The thought of what we’re doing, of us being caught, is like a tipping point, so when Clay pulls his fingers from my mouth and uses the wetness to brush over my clit, it sets me off like a ticking time bomb.

When I clench around him, he throws his head back and grits his teeth, trying to keep it down as his release slams into him.

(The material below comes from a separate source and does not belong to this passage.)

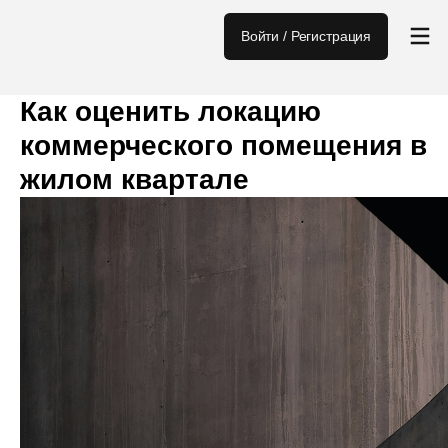
Войти / Регистрация
Как оценить локацию
коммерческого помещения в
жилом квартале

He leans over me, breath unsteady, until the rush between us finally fades. The soft glow from the string lights flickers across my skin, catching on the faint marks where they’d wrapped around my wrists.

Clay’s fingers move gently, unwinding them one loop at a time, the quiet clink of bulbs the only sound between us. When the last strand falls away, he tosses it aside and drops onto the bed beside me.

I shift closer without thinking, my head finding his shoulder, his arm slipping easily around my waist. The warmth of his skin seeps into mine, anchoring me in a way nothing else can.

I should move. I should create some space.

But I don’t. I just stay there, letting the rhythm of his heartbeat calm mine.

The room is quiet, except for the hum of the ceiling fan and the soft rustle of our breath as we sleep. Shadows spin lazily across the ceiling, and I stare up at them, trying to take in everything about this moment—about him.

Because this isn’t about one night. It never was. It’s him. It’s always been Clay. The way he looks at me like I’m something he shouldn’t want but can’t stay away from. The way he makes everything feel more alive.

And that’s what scares me most. Because if he ever saw how deep this runs, how long I’ve felt it, there wouldn’t be a way back for either of us.

So I stay still, tucked against his chest, pretending I’m not falling harder with every quiet breath he takes.